-------- Data to examine --------
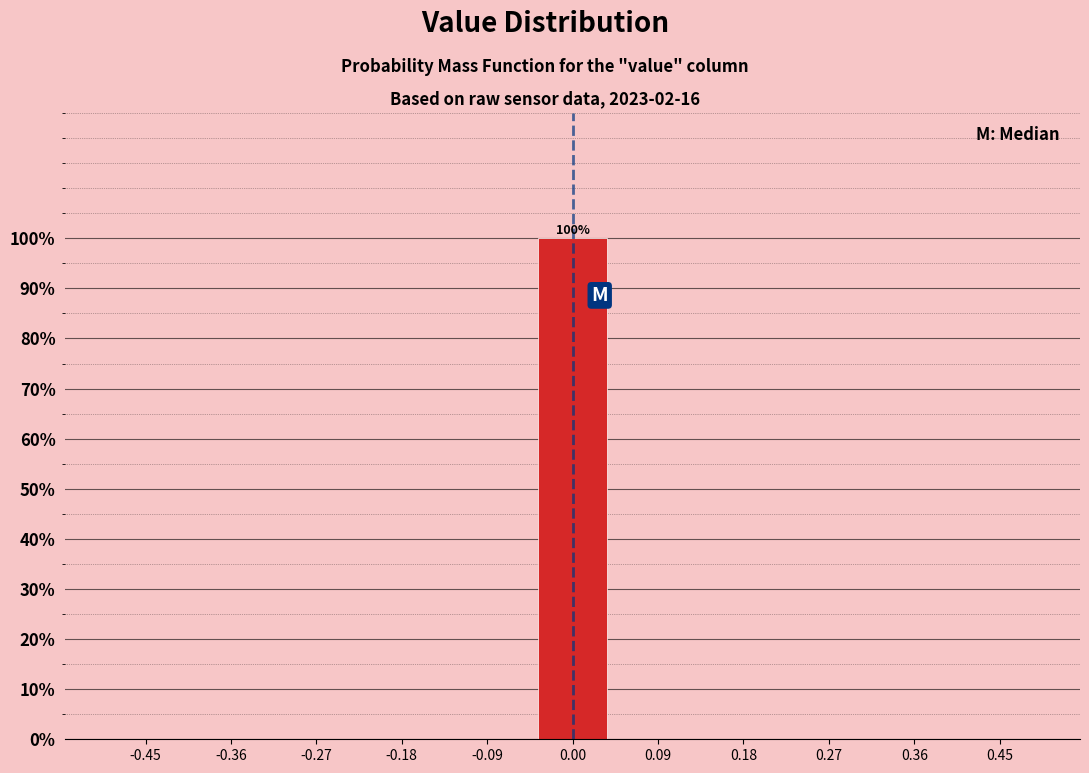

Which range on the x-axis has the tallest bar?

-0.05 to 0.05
--------
-------- Data to examine --------
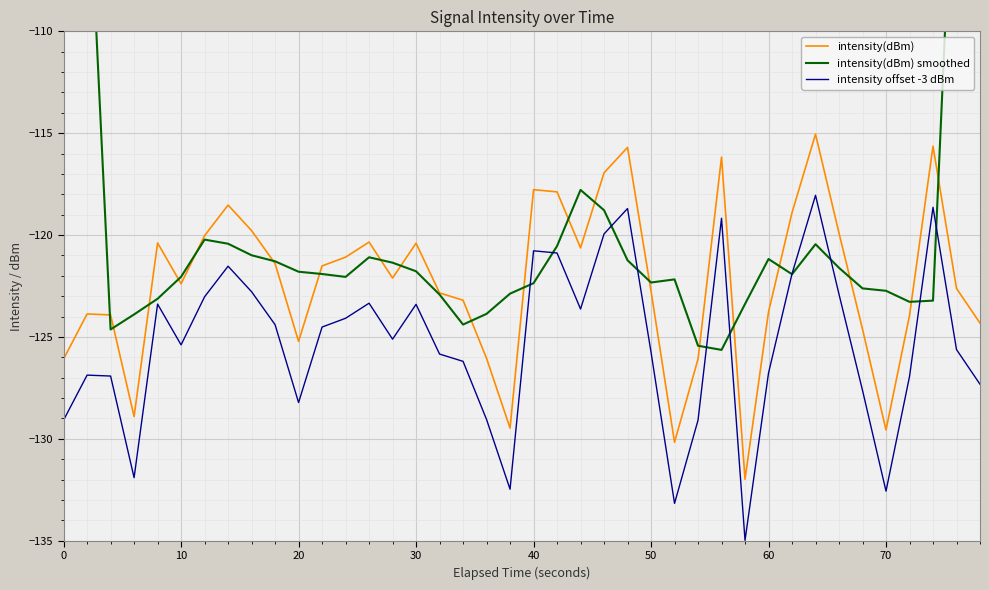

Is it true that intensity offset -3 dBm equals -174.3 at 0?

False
--------
-------- Data to examine --------
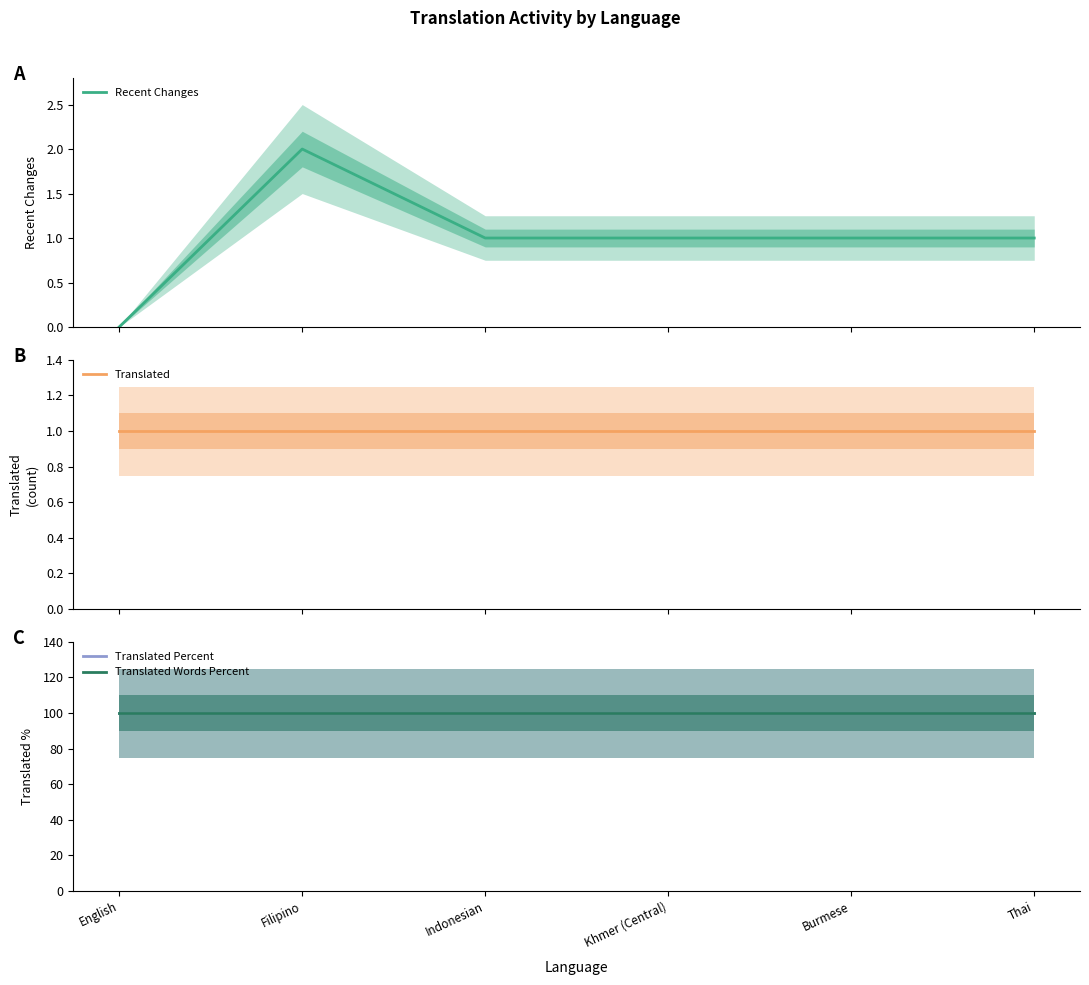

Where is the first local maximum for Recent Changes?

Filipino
--------
Action item »
Extract every line above that contains the string "offset".

Solution to the exercise »
Is it true that intensity offset -3 dBm equals -174.3 at 0?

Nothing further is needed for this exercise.